Die Weinbauregion Mendoza in Argentinien & Wein aus Mendoza

Weinbauregion Mendoza

Karte Weinbaugebiet Mendoza in Argentinien

Informationen über den Weinbau in Mendoza

Das wichtigste und gleichzeitig größte Weinbaugebiet Argentiniens ist Mendoza. In der Region, die im Westen an das Nachbarland Chile grenzt, stehen gut 150.000 Hektar unter Reben, rund 70% aller argentinischen Weine stammen von hier.
Die Region erstreckt sich von Lavalle im Norden rund 300 Kilometer weit nach Süden, bis zum Ort San Rafael. Das Klima ist recht trocken und mild und kann als kontinental bezeichnet werden. Die Weinberge liegen auf einer Höhe zwischen 500 und 1200 Metern über dem Meeresspiegel auf überwiegend steinigem Untergrund mit unterschiedlichen Auflagen.

Weinbauzonen in Mendoza

Das argentinische Weinbaugebiet Mendoza ist in fünf Weinbauzonen untergliedert, die sich ähnlich wie Oasen in der Nähe von Wasser, in diesem Fall von Flüssen, befinden.

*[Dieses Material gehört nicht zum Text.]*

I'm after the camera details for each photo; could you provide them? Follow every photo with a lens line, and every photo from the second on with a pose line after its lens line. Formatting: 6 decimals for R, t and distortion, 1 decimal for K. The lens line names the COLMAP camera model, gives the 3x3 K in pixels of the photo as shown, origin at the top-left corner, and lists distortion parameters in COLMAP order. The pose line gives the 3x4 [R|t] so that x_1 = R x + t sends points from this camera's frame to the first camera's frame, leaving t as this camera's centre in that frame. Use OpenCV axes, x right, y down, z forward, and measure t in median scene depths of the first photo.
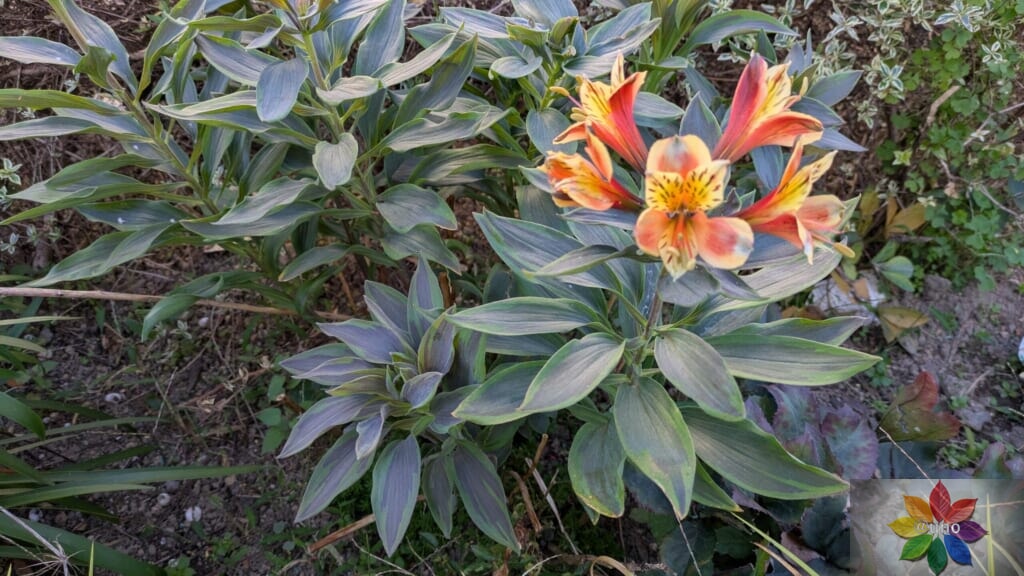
lens RADIAL K [[791.8, 0, 527.6], [0, 791.8, 268.2], [0, 0, 1]] dist [0.022133, -0.008013]
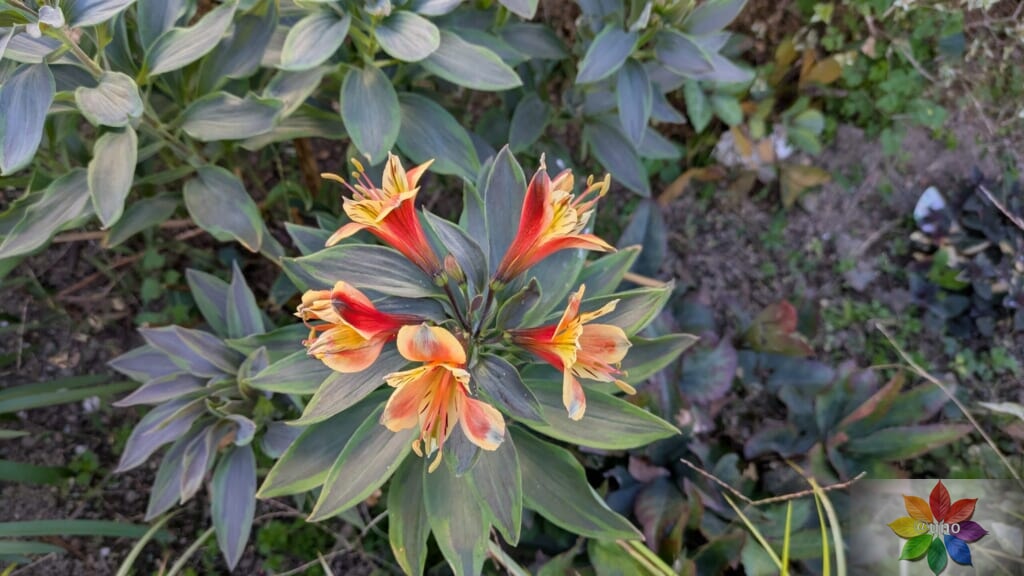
lens RADIAL K [[807.1, 0, 512.0], [0, 807.1, 288.0], [0, 0, 1]] dist [0.005012, -0.007315]
pose [[0.999457, -0.022840, 0.023731, 0.094404], [0.012172, 0.925627, 0.378241, -0.197272], [-0.030605, -0.377747, 0.925403, 0.057054]]
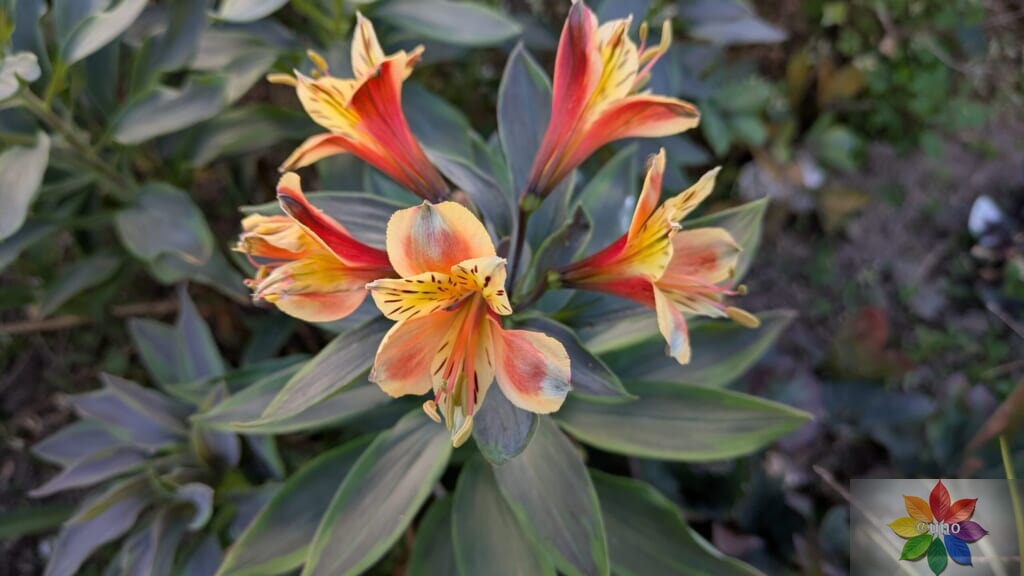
lens RADIAL K [[814.6, 0, 508.8], [0, 814.6, 261.8], [0, 0, 1]] dist [-0.030525, -0.005005]
pose [[0.991090, -0.129618, 0.030664, 0.078251], [0.122056, 0.975972, 0.180500, -0.079715], [-0.053323, -0.175149, 0.983097, 0.149744]]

  • Nord-Mendoza – Im Norden von Mendoza, dem Bereich, der auch als Norte Mendocino bekannt ist, werden neben Malbec und Chardonnay diverse weitere Sorten zu Weinen ansprechender Qualität verarbeitet.
  • Ost-Mendoza – Etwa 70.000 Hektar Rebfläche gehören zum Bereich Ost-Mendoza, womit es sich um die größte Weinbauzone der Provinz handelt. Vor allem rote Sorten wie Merlot, Sangiovese und Bonarda gedeihen in dieser trockenen Gegend sehr gut. Die Temperaturunterschiede zwischen Tag und Nacht sind in Ost-Mendoza recht gering.
  • Rio Mendoza – Diese Zone ist das wichtigste Gebiet in Mendoza und hat sich in erster Linie dem Malbec verschrieben. Hier sind einige der ältesten und bekanntesten Weinkellereien Argentiniens gelegen, so zum Beispiel die Bodegas Norton. Die klimatischen Bedingungen im Bereich Rio Mendoza sind stark von der Höhe abhängig. Je niedriger die Lage, desto höher die Temperaturen.
  • Süd-Mendoza – Die rund 20.000 Hektar Rebfläche von Süd-Mendoza erstrecken sich entlang der Flüsse Atuel und Diamante. In diesem Bereich werden vor allem die Sorten Bonarda, Cabernet Sauvignon und Malbec kultiviert und zu Weinen exzellenter Qualität verarbeitet. Bei den weißen Sorten sind es vor allem Chardonnay und Chenin Blanc, die Aufmerksamkeit verdienen. Neben den Stillweinen gibt es auch hervorragende Schaumweine.
  • Uco-Tal – Das Valle de Uco, wie das Uco Tal auch genannt wird, ist die aktuell aufstrebendste Weinbauzone in Mendoza. Traditionell werden in dieser Region Sorten wie Barbera, Bonarda, Malbec und Semillon kultiviert. Seit einiger Zeit gibt es aber auch sehr gute Ergebnisse mit Merlot, Pinot Noir sowie mit Cabernet Sauvignon und Chardonnay. Das Uco-Tal ist aber nicht nur für seine Stillweine, sondern auch für seine fein prickelnden Schaumweine bekannt.

Wichtige Rebsorten

Etwa die Hälfte der Rebfläche in Mendoza ist mit den argentinischen Sorten Cereza, Criolla Chica und Criolla Grande bestockt. Aus ihnen werden die in Argentinien so beliebten leichten hellroten und weißen Tafelweine erzeugt, sie dienen aber auch zur Gewinnung von Tafeltrauben und Traubenmost-Konzentrat.
Der übrige Teil der Rebfläche ist in einem recht ausgeglichenen Verhältnis mit roten und weißen Qualitätsrebsorten bestockt. Besonders hervorzuheben sind Malbec, Merlot, Cabernet Sauvignon und Chardonnay, die hier sehr gute Qualität erbringen. Es werden aber ebenfalls mit Erfolg Sorten wie Sauvignon Blanc, Semillon, Chenin Blanc, Syrah, Bonarda und Pinot Noir kultiviert.
Eine Besonderheit ist, dass einige der Rebstöcke bereits rund 100 Jahre alt sind und daher Trauben erbringen, die besonders aromatisch sind.